Opinion

Bruce Braley says he’s against late term abortion. His record says something else.

bruce-braley

NARAL Pro-Choice America’s president, Ilyse Hogue, said in a recent fundraising email that she’s “seriously starting to panic.” No, it’s not because she’s suddenly realized how her organization makes life easy for sexual predators.

Rather, it’s because “[a]nti-choice Republicans are about to take over the Senate–and Mitch McConnell has already said that one of the very first things he’ll do is pass a ban on abortion after 20 weeks.” For evidence of the impending takeover, Ms. Hogue pointed to the Iowa senate race, where “polls say the anti-choice candidate is ahead by 2.5 points.”

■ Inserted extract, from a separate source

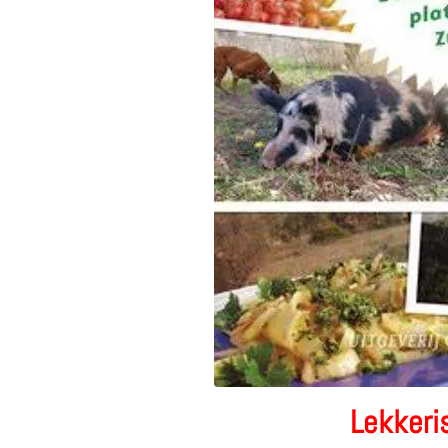
Lekkeri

That “anti-choice candidate” would be Joni Ernst, an Iraq War veteran and mother of one who’s made the choice to try and become Iowa’s first female senator. Her opponent is Democratic Congressman Bruce Braley. Not all of Braley’s comments have gone over well–earlier this year, video footage surfaced in which he can be seen dismissing Republican Senator Chuck Grassley as just “a farmer from Iowa, who never went to law school.” Although the congressman isn’t always wise with his words, he is smart enough to know one thing: late term abortion isn’t all that popular.

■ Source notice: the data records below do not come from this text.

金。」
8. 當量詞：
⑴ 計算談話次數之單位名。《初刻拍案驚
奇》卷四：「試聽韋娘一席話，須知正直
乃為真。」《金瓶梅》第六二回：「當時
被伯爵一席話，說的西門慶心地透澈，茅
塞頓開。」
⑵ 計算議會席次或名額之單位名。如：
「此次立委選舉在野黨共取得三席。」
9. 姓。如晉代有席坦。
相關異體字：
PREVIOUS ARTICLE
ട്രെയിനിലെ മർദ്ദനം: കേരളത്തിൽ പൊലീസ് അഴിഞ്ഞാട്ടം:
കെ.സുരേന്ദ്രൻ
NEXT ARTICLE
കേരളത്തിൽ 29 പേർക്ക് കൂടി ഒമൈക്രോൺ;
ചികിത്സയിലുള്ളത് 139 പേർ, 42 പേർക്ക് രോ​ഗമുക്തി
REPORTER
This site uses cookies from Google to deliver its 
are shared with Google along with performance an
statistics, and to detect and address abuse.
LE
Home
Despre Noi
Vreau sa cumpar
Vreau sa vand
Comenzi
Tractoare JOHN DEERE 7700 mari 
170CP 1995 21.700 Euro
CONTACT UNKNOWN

Most people don’t feel particularly good when they think of a late term abortion (stories like this probably don’t help). It could be due to concern the fetus will suffer, and there’s certainly evidence for that. Dr. Kanwaljeet Anand’s research at the University of Tennessee suggests a fetus can experience pain by the 20 week mark, which is somewhat disquieting when you consider what an abortion at that stage involves.

Or it might stem from the idea that a viable fetus should have a chance to live outside the womb. Not that abortion providers want to see that happen, of course–while Giana Jessen and Melissa Ohden both survived botched late term abortions, surviving infants are often either denied medical care or just murdered. Planned Parenthood  seems to be fine with that approach: when a spokesperson for the group was asked in March of 2013 what should happen to a baby who lives through a failed abortion, she said the decision should be left up to “the patient and the healthcare provider.”

Whatever the reason, Rep. Braley knows that late term abortion isn’t something he wants to be associated with. In fact, he declared during a debate with Ersnt that “I oppose all late-term abortions that aren’t necessary to save the life or health of a mother.” While that may have been a popular declaration, Braley’s record shows that it wasn’t an honest one. Not only did the congressman vote against a ban on abortions after 20 weeks, he even cosponsored a piece of federal legislation that would have rolled back the majority of abortion rules.

Polls show there’s widespread support (particularly among women) for outlawing most late-term abortions. Rep. Braley knows that, which is why he can’t be truthful about his position on the issue. I’m definitely not wishing a panic attack on Ilyse Hogue, but if Iowans learn the facts about Bruce Braley, then I suspect she’s going to have one.